(Dataset entries)
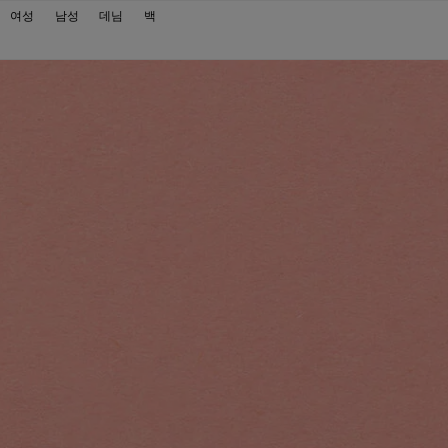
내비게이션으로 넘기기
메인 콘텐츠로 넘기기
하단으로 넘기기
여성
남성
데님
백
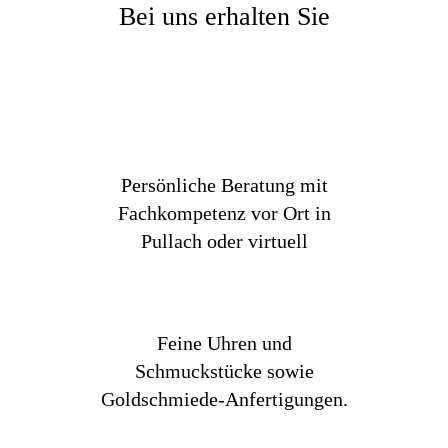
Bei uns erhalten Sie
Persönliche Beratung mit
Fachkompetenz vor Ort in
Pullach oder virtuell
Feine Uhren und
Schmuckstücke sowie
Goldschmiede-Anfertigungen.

==

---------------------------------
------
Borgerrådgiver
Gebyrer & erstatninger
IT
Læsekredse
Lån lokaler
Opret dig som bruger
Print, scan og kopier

**Assigned task**
Set down, exactly as they stand above, the lines starting with the line with "Gebyrer & erstatninger" and going on through the line with "Print, scan og kopier", and no others.

**Task result**
Gebyrer & erstatninger
IT
Læsekredse
Lån lokaler
Opret dig som bruger
Print, scan og kopier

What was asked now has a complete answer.